#### EXCERPT TO READ:
I write that as a computer science professor. Computer software is just bad because humans get things wrong. Any moderately interesting system will have errors and some of those errors will be exploitable. Worse, if that happens, there is no way to tell that it happened.

That doesn’t mean you can’t use technology to speed things up. You can. It also doesn’t mean that paper based voting systems are infallible, because those machines have software and are still vulnerable. But if the underlying voting system uses paper ballots, you can audit the vote by sampling it to detect attempts at manipulating the machines that help count the vote.


Indeed, NPR article (from 2023) starts with:

The advice from cybersecurity experts is clear: Widespread internet voting at this point is a bad idea.

Noted that a group of computer security professors and professionals met regularly for over a year at Berkeley a couple years ago with goal of at least setting a baseline of standards of how ballots could at some point down the line be returned online.

The result:

The UC Berkeley working group met regularly for more than a year and at the end produced a 12-page report that essentially said what security experts have been saying for years: Secure internet voting is still impossible, and the group couldn't even draft a set of standards by which to begin considering it.

"The current cybersecurity environment and state of technology make it infeasible for the Working Group to draft responsible standards to support the use of internet ballot return in U.S. public elections at this time," the group wrote.

Article notes that some overseas citizens and military voters and in some cases voters with disabilities. Notes that the systems put into place to allow limited online voting were put in place (in late 90s/early 2000s in most cases) before the security risks were well understood (though sounds like cyber security people always knew of them presumably it was politicians enacting the systems into legislation). And article notes those systems have expanded (with more states enacting and others expanding who can return ballots online).

Article notes the difference with online financial transactions (people look at trillions of dollars being transacted online as reason for allowing online ballot returns). Article notes:

But voting requires a secrecy not needed in financial transactions, where both parties can confirm accuracy.

#### ACTIONS TO TAKE:
(1) In the internet voting excerpt, how many pages long was the UC Berkeley working group's report?
(2) List every year or decade that the internet voting excerpt names.
(3) Carry on the text about internet voting past its final sentence.

Excerpts from a dataset
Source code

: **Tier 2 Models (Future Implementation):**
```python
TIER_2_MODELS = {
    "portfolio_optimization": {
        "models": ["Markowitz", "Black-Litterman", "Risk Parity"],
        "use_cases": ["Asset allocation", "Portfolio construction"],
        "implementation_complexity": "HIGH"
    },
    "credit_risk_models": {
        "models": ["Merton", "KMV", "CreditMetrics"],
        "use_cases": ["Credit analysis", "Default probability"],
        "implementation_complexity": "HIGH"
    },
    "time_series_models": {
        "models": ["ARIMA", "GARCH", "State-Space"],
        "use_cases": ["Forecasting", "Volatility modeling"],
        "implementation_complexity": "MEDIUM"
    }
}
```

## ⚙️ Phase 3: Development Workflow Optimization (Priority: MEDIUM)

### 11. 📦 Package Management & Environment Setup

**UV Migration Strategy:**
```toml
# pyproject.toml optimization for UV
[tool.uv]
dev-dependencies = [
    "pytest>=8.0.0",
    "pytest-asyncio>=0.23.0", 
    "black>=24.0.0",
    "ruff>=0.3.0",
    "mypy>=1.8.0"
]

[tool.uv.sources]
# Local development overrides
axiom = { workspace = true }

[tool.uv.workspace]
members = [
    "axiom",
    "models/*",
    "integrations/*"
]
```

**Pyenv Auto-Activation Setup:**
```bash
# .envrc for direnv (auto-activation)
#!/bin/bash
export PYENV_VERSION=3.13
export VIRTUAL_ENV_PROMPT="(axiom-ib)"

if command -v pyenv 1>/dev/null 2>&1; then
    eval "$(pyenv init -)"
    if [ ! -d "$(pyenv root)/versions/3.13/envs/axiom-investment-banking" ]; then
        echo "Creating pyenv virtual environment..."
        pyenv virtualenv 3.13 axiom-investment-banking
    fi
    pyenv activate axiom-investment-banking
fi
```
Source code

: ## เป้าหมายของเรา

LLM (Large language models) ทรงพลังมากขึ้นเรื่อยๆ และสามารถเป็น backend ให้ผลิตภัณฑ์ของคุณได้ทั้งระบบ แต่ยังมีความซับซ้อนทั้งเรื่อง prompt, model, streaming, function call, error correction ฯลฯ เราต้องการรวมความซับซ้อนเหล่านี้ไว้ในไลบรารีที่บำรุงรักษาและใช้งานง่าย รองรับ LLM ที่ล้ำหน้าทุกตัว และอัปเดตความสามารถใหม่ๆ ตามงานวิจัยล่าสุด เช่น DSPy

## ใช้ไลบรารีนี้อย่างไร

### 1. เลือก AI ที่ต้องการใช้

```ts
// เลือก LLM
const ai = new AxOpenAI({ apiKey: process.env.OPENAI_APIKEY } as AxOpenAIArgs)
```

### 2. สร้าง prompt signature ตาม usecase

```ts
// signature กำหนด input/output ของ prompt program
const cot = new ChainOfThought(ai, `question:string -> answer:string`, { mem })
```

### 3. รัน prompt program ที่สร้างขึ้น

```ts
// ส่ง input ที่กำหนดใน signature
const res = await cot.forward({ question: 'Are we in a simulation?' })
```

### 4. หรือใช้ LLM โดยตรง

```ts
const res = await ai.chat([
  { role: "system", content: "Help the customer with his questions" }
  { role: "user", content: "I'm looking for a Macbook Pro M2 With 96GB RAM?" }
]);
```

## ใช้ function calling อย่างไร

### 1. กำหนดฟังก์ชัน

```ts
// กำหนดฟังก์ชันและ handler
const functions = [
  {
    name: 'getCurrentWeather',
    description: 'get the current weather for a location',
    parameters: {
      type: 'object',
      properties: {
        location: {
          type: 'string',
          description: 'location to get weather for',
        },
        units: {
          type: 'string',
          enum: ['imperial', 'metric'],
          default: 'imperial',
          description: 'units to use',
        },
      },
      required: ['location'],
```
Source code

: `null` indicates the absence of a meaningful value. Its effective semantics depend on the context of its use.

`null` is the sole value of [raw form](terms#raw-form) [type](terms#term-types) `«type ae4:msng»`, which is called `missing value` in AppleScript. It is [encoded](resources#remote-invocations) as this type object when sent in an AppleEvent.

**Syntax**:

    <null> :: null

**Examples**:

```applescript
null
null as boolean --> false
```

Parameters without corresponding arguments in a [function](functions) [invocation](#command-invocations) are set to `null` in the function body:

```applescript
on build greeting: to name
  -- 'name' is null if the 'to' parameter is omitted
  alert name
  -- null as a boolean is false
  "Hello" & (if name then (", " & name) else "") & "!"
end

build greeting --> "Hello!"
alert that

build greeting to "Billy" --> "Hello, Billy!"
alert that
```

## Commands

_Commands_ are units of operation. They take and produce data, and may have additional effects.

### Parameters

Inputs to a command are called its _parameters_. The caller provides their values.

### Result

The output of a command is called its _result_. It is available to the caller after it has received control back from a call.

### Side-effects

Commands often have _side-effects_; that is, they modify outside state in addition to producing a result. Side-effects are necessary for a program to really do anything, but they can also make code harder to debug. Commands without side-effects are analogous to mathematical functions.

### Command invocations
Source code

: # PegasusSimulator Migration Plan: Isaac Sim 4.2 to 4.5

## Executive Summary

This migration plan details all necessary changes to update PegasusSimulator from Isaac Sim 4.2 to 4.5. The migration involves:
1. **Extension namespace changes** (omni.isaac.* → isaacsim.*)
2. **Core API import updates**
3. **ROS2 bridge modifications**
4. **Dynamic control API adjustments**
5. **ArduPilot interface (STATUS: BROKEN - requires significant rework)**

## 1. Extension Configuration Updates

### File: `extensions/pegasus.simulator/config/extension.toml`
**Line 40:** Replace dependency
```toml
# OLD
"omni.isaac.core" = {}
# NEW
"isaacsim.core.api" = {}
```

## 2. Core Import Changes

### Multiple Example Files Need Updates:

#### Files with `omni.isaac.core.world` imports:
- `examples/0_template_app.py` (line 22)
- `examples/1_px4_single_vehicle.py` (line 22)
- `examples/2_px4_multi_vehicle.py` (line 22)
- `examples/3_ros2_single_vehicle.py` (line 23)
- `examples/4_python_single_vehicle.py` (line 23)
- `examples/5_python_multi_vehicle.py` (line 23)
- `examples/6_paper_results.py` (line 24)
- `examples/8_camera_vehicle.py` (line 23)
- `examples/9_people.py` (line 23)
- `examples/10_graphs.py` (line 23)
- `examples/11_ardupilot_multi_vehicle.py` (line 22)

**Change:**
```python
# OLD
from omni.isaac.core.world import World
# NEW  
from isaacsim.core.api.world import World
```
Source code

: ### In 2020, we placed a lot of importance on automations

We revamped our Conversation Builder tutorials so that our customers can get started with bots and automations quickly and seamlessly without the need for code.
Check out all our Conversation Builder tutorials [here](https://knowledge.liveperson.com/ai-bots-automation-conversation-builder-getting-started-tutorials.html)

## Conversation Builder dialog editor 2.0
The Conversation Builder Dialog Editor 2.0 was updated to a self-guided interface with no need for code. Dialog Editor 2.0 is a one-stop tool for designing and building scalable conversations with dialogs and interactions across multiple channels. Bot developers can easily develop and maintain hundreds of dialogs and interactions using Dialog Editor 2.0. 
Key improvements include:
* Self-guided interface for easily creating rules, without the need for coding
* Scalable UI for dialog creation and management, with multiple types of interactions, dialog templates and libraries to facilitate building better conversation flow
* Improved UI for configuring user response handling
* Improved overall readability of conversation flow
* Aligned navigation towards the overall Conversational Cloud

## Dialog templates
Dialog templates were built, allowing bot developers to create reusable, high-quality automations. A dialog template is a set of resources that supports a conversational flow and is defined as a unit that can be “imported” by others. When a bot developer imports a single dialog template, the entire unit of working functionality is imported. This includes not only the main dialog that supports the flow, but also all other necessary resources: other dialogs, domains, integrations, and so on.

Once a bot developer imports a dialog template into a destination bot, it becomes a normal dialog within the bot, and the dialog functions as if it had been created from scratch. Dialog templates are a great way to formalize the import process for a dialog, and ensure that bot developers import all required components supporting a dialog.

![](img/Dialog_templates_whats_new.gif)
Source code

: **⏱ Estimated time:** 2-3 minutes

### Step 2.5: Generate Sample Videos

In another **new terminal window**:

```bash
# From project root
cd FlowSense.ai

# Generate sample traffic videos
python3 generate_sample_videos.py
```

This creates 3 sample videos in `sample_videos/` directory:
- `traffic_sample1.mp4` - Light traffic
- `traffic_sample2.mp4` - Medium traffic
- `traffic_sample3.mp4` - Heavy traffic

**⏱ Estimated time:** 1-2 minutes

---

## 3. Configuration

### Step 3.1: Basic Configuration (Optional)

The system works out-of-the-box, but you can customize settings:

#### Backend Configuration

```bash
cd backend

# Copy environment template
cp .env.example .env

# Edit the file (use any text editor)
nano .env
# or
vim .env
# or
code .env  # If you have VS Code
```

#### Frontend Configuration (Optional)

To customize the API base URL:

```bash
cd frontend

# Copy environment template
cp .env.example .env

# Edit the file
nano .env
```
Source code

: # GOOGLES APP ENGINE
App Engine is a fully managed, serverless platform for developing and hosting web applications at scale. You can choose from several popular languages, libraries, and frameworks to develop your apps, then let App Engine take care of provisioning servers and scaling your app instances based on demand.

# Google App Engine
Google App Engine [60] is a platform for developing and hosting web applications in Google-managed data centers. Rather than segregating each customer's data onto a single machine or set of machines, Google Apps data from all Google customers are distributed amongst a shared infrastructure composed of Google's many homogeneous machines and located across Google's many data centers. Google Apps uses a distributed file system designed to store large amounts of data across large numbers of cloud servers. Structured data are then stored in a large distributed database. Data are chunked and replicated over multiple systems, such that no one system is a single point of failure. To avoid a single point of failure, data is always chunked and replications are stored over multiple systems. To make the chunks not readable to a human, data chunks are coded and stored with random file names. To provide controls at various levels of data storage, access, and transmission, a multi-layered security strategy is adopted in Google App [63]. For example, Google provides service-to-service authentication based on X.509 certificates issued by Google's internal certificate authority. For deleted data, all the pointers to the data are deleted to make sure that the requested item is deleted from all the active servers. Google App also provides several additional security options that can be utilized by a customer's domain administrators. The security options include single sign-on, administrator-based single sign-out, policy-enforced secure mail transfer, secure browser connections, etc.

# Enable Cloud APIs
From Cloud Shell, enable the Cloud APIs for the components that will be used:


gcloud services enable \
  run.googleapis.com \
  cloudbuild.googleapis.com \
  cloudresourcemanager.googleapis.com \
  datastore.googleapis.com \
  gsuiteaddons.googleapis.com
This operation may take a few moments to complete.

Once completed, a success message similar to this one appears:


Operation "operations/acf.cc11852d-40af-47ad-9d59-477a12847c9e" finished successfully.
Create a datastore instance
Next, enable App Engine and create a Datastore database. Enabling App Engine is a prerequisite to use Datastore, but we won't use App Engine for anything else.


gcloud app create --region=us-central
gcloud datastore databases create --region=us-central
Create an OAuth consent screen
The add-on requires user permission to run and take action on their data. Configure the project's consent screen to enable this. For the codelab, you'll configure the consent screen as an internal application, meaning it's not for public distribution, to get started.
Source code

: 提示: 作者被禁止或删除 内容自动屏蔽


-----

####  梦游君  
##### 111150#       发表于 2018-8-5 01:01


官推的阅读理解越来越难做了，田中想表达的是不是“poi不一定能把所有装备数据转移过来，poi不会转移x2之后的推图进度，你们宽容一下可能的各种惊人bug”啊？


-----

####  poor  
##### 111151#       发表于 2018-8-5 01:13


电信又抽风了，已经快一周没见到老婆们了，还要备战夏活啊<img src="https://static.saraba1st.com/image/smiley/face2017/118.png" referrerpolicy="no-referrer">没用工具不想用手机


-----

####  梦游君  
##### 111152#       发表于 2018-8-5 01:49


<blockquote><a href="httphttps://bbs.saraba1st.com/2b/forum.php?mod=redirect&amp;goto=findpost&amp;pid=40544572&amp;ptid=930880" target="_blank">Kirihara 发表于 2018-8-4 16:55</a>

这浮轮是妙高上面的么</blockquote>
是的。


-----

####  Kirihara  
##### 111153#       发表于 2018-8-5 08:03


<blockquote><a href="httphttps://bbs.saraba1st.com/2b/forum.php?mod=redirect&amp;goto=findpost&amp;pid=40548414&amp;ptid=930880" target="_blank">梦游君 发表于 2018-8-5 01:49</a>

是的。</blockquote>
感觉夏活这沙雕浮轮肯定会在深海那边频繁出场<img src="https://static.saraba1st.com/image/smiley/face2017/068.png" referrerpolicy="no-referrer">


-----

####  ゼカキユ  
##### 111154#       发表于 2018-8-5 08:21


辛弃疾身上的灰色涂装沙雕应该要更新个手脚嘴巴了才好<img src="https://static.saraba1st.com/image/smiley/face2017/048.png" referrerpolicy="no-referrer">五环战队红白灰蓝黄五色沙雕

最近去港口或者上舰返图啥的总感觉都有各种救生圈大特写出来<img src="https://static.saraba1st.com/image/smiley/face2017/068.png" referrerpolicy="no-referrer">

#### RESULTS OF THE EXERCISE:
(1) 12 pages.

(2) 2023, the late '90s, and the early 2000s.

(3)
"In most transactions, the results of a failure are traceable and often obvious to all parties involved in a transaction: a bank account balance is wrong, a car is delivered in an unexpected color, a tax burden does not match expectations," the working group wrote. "The intentional lack of traceability of a cast ballot back to a voter due to the requirement of a secret ballot demands different technical controls than other types of online transactions."

Even more abstract, but critically important, is that the stakes with U.S. elections are higher.

Article indicates that Michigan was looking to allow limited online ballot returns for 2024 election (not sure if that happened). But in support of the initiative, plans were to print electronically returned ballots by local clerks to be run through tabulating machines to create an audited paper trail. But, as noted, if the electronic ballot was altered in transit over the internet, you would be printing the altered ballot without anyone knowing.

Machines counting paper votes in states are not connected to the internet. By definition, online voting requires a connection to the internet.

Jeff's avatar

I don't believe that it's impossible to make a secure Internet voting mechanism, but I would agree that what's needed for people to participate in it would be over many voters' heads. Now, if computing gets better at breaking cryptography, then all bets are off (and voting would be the least of our problems).


Jeff - Editor - CoasterBuzz.com - My Blog

TheMillenniumRider's avatar

Quantum computing is eventually going to be a thing? Will render all our current algos for encryption obsolete rather quickly. Should be a fun time.

Jeff's avatar

I imagine that it will be.

While actual democracy is mathematically impossible, the problems with online voting are actually understood fairly well. Compensating for those problems is not straightforward.